Action item
Look in the material below for the line with "u v d — depth at each pixel (meters)." and the line with "5 123 27.86", then set down exactly those two lines and all lines between, nothing more.

Data
[Start of Attachment]

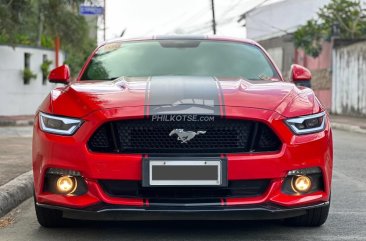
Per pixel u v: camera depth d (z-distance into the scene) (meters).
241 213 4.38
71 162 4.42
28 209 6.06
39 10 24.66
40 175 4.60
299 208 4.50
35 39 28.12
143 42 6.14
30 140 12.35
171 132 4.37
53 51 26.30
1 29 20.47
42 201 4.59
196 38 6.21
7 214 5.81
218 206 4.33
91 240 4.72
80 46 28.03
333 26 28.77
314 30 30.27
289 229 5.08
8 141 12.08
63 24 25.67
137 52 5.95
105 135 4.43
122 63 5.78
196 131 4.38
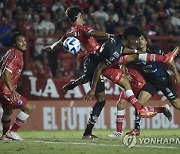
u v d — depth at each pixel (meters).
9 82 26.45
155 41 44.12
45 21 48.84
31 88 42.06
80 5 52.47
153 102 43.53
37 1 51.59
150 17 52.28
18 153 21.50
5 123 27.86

[End of Attachment]
[Start of Attachment]

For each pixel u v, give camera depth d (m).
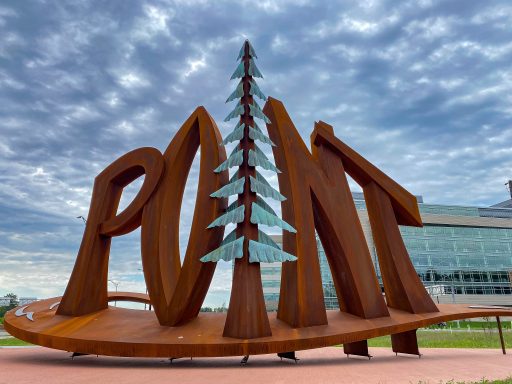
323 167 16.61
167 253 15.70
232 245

[End of Attachment]
[Start of Attachment]

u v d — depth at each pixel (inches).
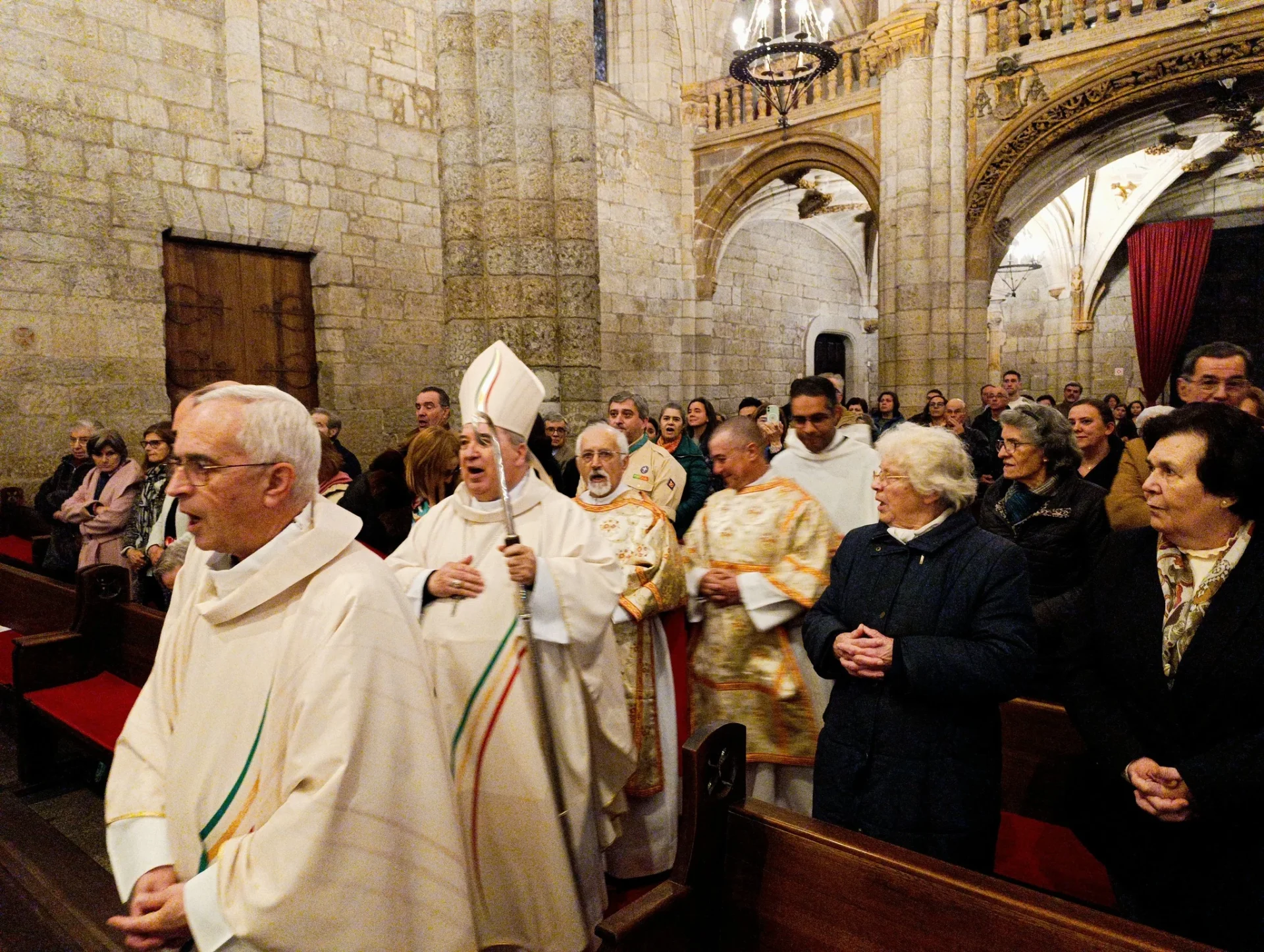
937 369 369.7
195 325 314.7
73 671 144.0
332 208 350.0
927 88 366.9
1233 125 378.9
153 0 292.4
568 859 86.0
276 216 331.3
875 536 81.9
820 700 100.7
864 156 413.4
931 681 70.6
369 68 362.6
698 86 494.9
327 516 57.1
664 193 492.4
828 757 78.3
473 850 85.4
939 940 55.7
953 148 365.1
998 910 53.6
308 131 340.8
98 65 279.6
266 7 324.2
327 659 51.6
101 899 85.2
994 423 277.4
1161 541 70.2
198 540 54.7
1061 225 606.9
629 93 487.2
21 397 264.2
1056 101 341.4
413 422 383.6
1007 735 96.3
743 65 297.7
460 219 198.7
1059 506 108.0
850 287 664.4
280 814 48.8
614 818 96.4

[End of Attachment]

Answer space
u v d — depth at each pixel (meters).
9 82 26.45
155 41 44.12
45 21 48.84
31 88 42.06
80 5 52.47
153 102 43.53
37 1 51.59
150 17 52.28
18 153 21.50
5 123 27.86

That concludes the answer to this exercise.